The impacts of an infrastructure plan
President Joe Biden’s original $2.3 trillion American Jobs Plan (AJP), a 15-year program, has sought to stimulate spending on traditional infrastructure, such as roads and bridges, as well as nontraditional forms of infrastructure. That includes spending on electric vehicle infrastructure ($174 billion), greening the power grid and adding resiliency ($100 billion), clean-energy manufacturing ($46 billion) and additional technology-driven research to address climate change ($35 billion). Tax credits to support renewable energy and storage were also part of the AJP (see Figure 4). In early June, Biden offered to cut more than $1 trillion from his initial $2.3 trillion proposal. Republicans offered $928 billion (a mix of new and existing spending), up from a narrower $568 billion offer, though still focused on roads, transit systems, airports and broadband internet over a five-year period. Biden rejected that counteroffer.

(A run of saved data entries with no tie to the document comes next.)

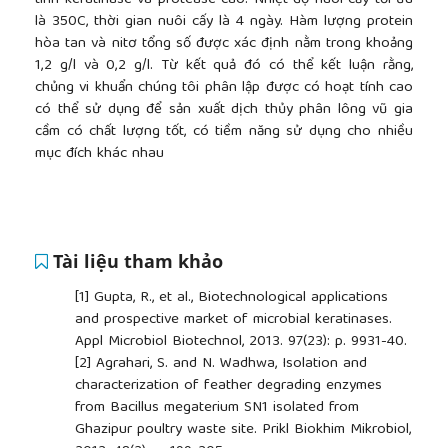
tính keratinase và protease cao. Nhiệt độ nuôi cấy tối ưu
là 350C, thời gian nuôi cấy là 4 ngày. Hàm lượng protein
hòa tan và nitơ tổng số được xác định nằm trong khoảng
1,2 g/l và 0,2 g/l. Từ kết quả đó có thể kết luận rằng,
chủng vi khuẩn chúng tôi phân lập được có hoạt tính cao
có thể sử dụng để sản xuất dịch thủy phân lông vũ gia
cầm có chất lượng tốt, có tiềm năng sử dụng cho nhiều
mục đích khác nhau
Tài liệu tham khảo
[1]
Gupta, R., et al., Biotechnological applications
and prospective market of microbial keratinases.
Appl Microbiol Biotechnol, 2013. 97(23): p. 9931-40.
[2]
Agrahari, S. and N. Wadhwa, Isolation and
characterization of feather degrading enzymes
from Bacillus megaterium SN1 isolated from
Ghazipur poultry waste site. Prikl Biokhim Mikrobiol,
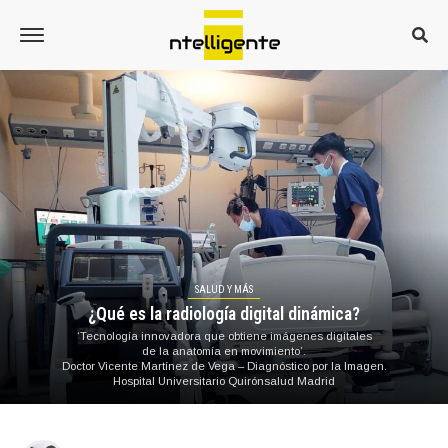
SALUD Y MÁS
¿Qué es la radiología digital dinámica?
‘Tecnología innovadora que obtiene imágenes digitales
de la anatomía en movimiento’.
Doctor Vicente Martínez de Vega – Diagnóstico por la Imagen.
Hospital Universitario Quirónsalud Madrid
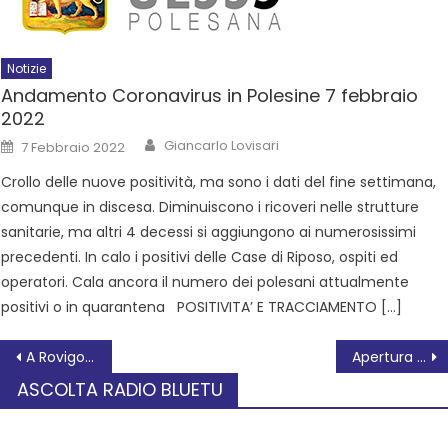
Notizie
Andamento Coronavirus in Polesine 7 febbraio
2022
Giancarlo Lovisari
7 Febbraio 2022
Crollo delle nuove positività, ma sono i dati del fine settimana,
comunque in discesa. Diminuiscono i ricoveri nelle strutture
sanitarie, ma altri 4 decessi si aggiungono ai numerosissimi
precedenti. In calo i positivi delle Case di Riposo, ospiti ed
operatori. Cala ancora il numero dei polesani attualmente
positivi o in quarantena POSITIVITA’ E TRACCIAMENTO […]
A Rovigo l’asilo agevolato per sostenere le mamme che lavorano o studiano
Apertura speciale e nuovi grandi film al cinema Duomo
ASCOLTA RADIO BLUETU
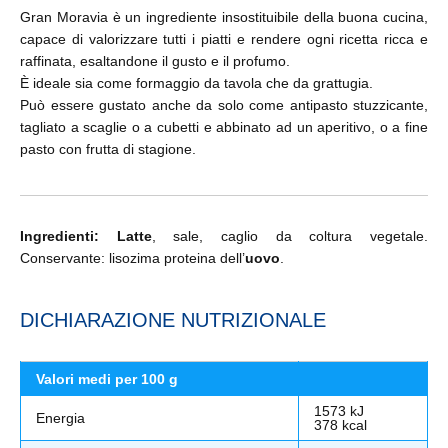
Gran Moravia è un ingrediente insostituibile della buona cucina,
capace di valorizzare tutti i piatti e rendere ogni ricetta ricca e
raffinata, esaltandone il gusto e il profumo.
È ideale sia come formaggio da tavola che da grattugia.
Può essere gustato anche da solo come antipasto stuzzicante,
tagliato a scaglie o a cubetti e abbinato ad un aperitivo, o a fine
pasto con frutta di stagione.
Ingredienti:
Latte
, sale, caglio da coltura vegetale.
Conservante: lisozima proteina dell’
uovo
.
DICHIARAZIONE NUTRIZIONALE
Valori medi per 100 g
1573 kJ
Energia
378 kcal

While the AJP could be scaled back from its original proposal, Branch felt the chances of nothing being passed as low (10%). He tackled the bill in a webcast, “Infrastructure Program Construction Starts Impact,” presented on April 27, 2021.
“If enacted in whole, it [the original AJP] would have a profound impact on the economy and the construction industry in particular,” Branch said.
Branch added that even a scaled-down AJP would positively affect construction starts, especially civil sectors. To better plug in impacts into its construction forecasts, Dodge input its best guess of a compromise bill set at $550 billion.
“Our proprietary econometric model suggests that public works starts would increase by nearly 50% from 2021 through the end of our forecast window in 2025, up from a 17% growth rate in the previous version of the forecast released in January,” Branch said. “This growth is equally shared across the public works sectors. Nonresidential buildings would also see some support through additional funds for education, healthcare and federal buildings, but the impact is more muted.”
Branch expects a plan to pass by fall 2021, with the first impacts felt in 2022.
The effects of COVID-19 remain front and center. Achieving higher vaccination rates and nearing herd immunity are central to economic projections and performance this second half of 2021. However, a return to normalcy does seem within reach, with continued growth in 2022.